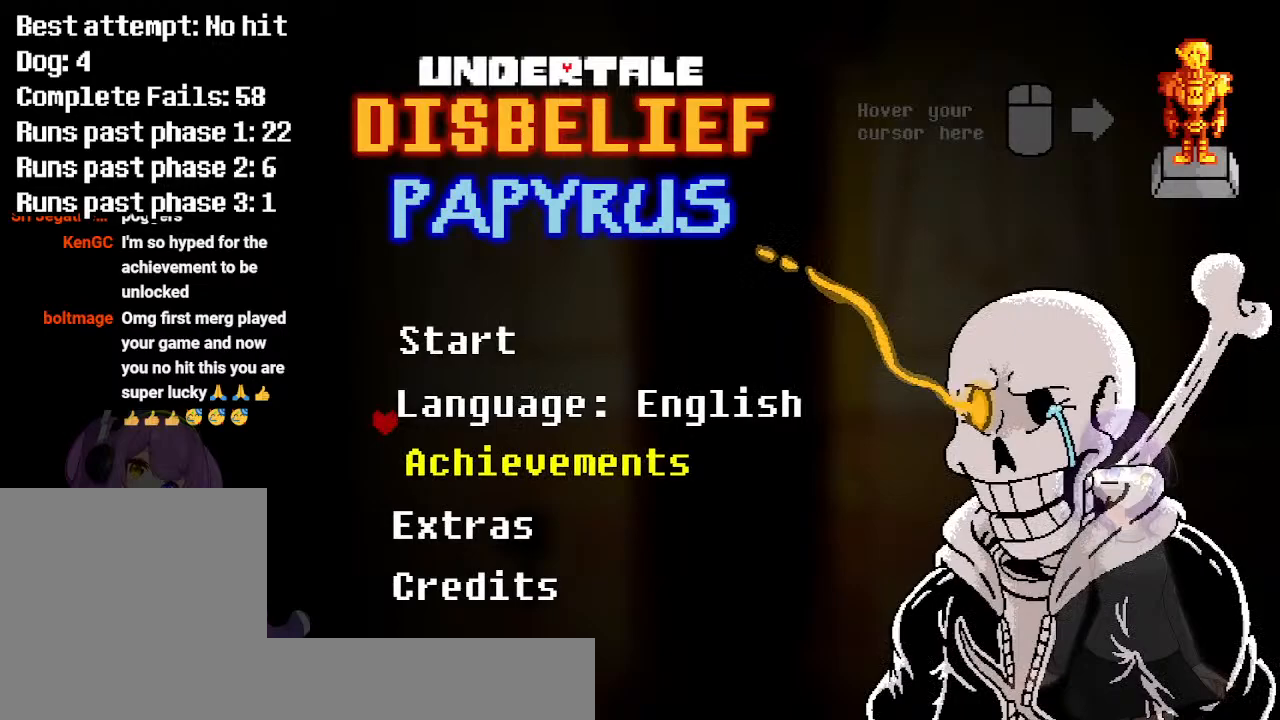
{"keys": [], "events": [[83, "z", "down"], [167, "z", "up"]]}
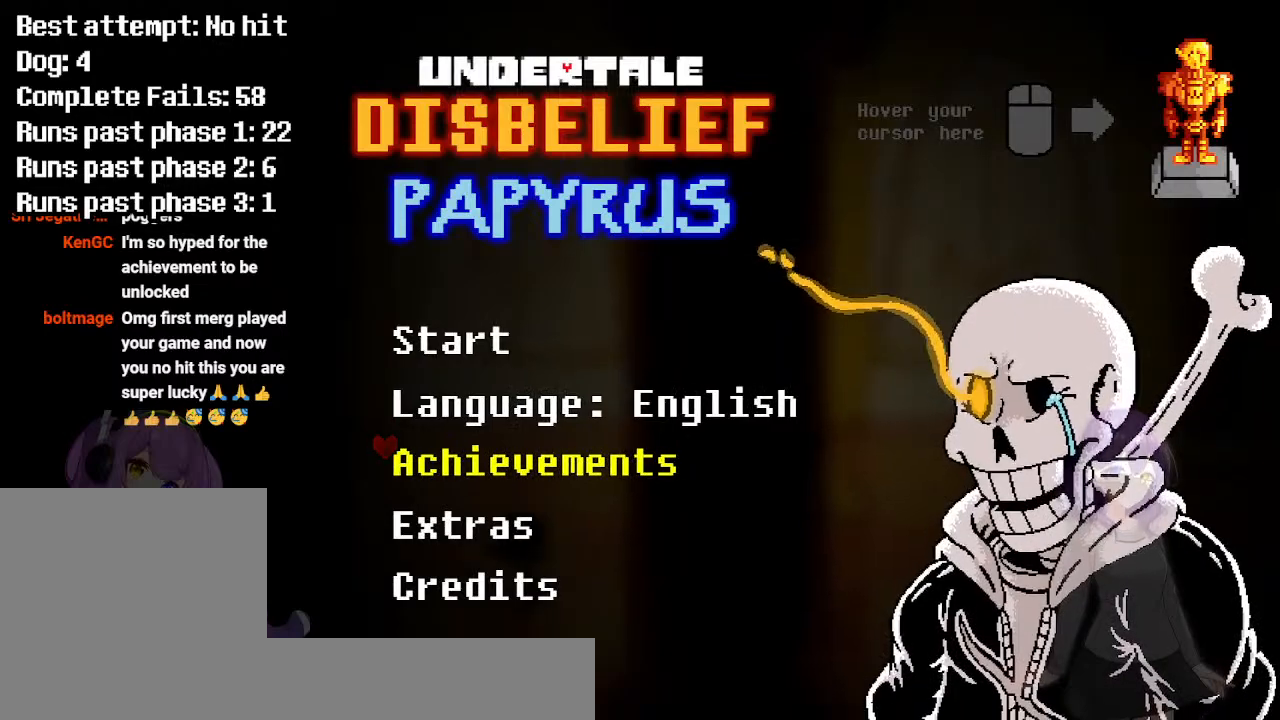
{"keys": [], "events": []}
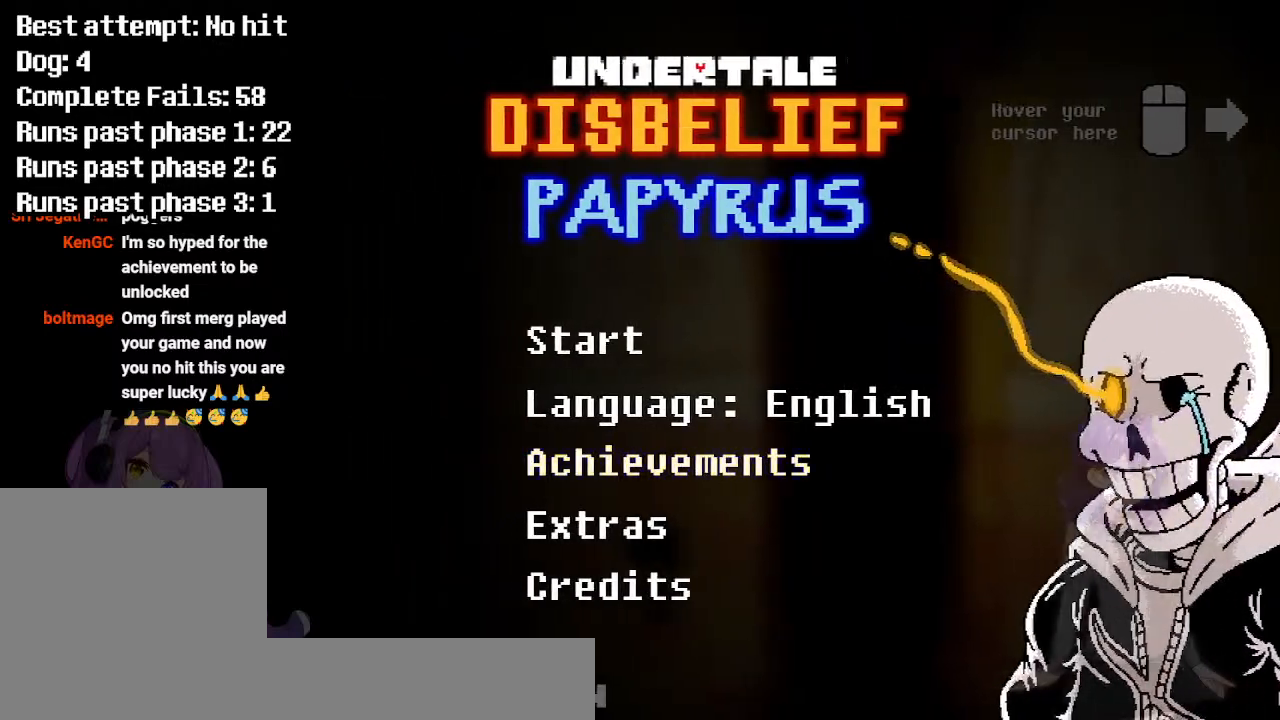
{"keys": [], "events": []}
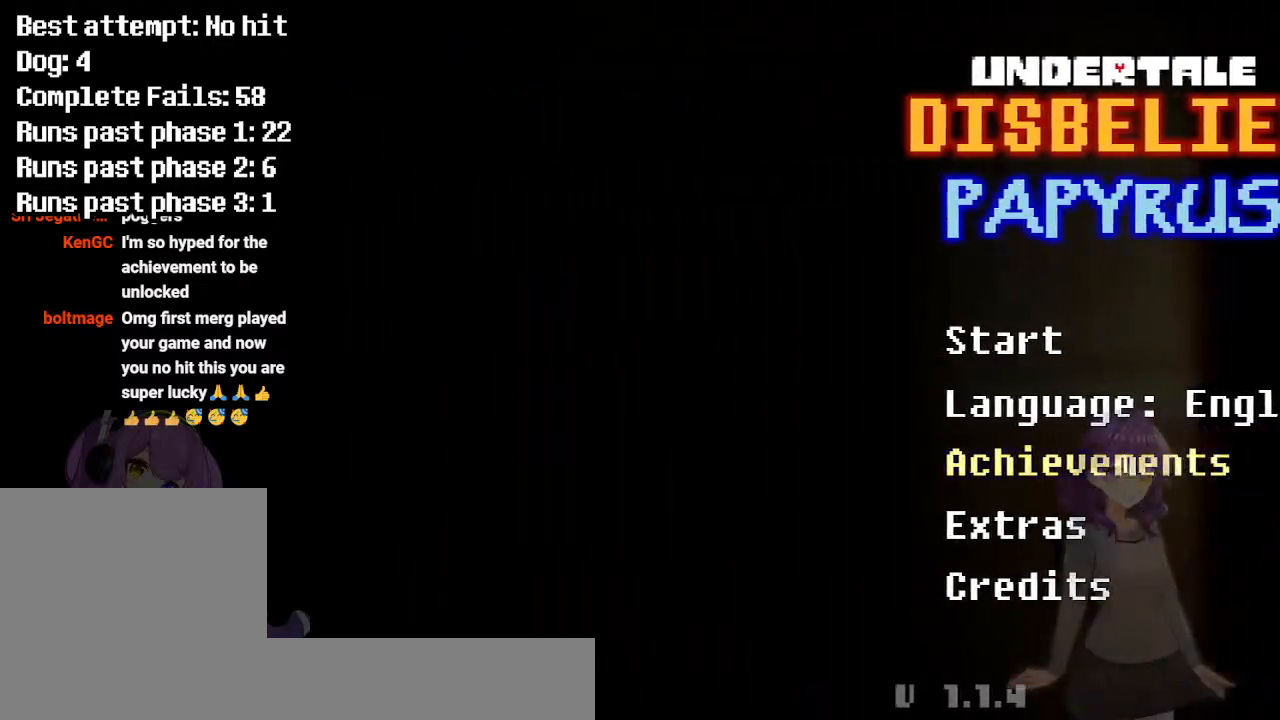
{"keys": [], "events": []}
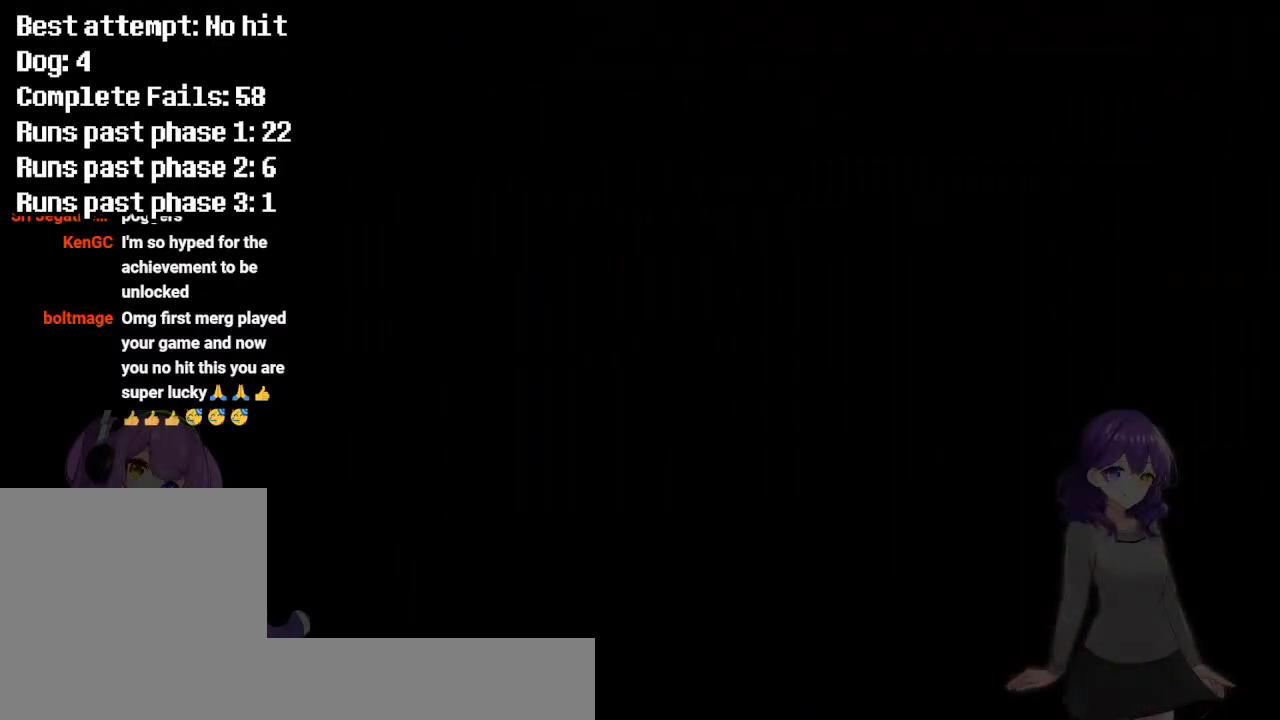
{"keys": [], "events": []}
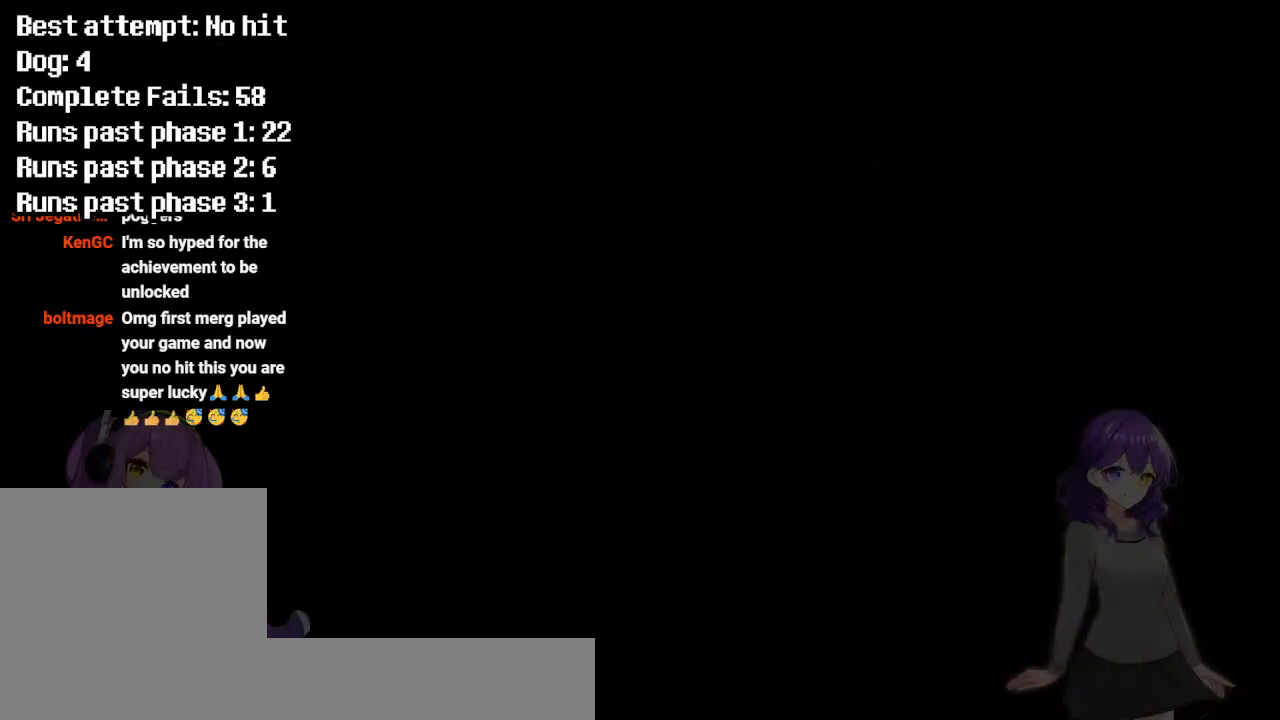
{"keys": [], "events": []}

> **HOW TO COMPLETE THIS TASK**: Please set down the records above word for word and omit their pictures.

> **EXERCISE RESULT**:
{"keys": [], "events": [[83, "z", "down"], [167, "z", "up"]]}
{"keys": [], "events": []}
{"keys": [], "events": []}
{"keys": [], "events": []}
{"keys": [], "events": []}
{"keys": [], "events": []}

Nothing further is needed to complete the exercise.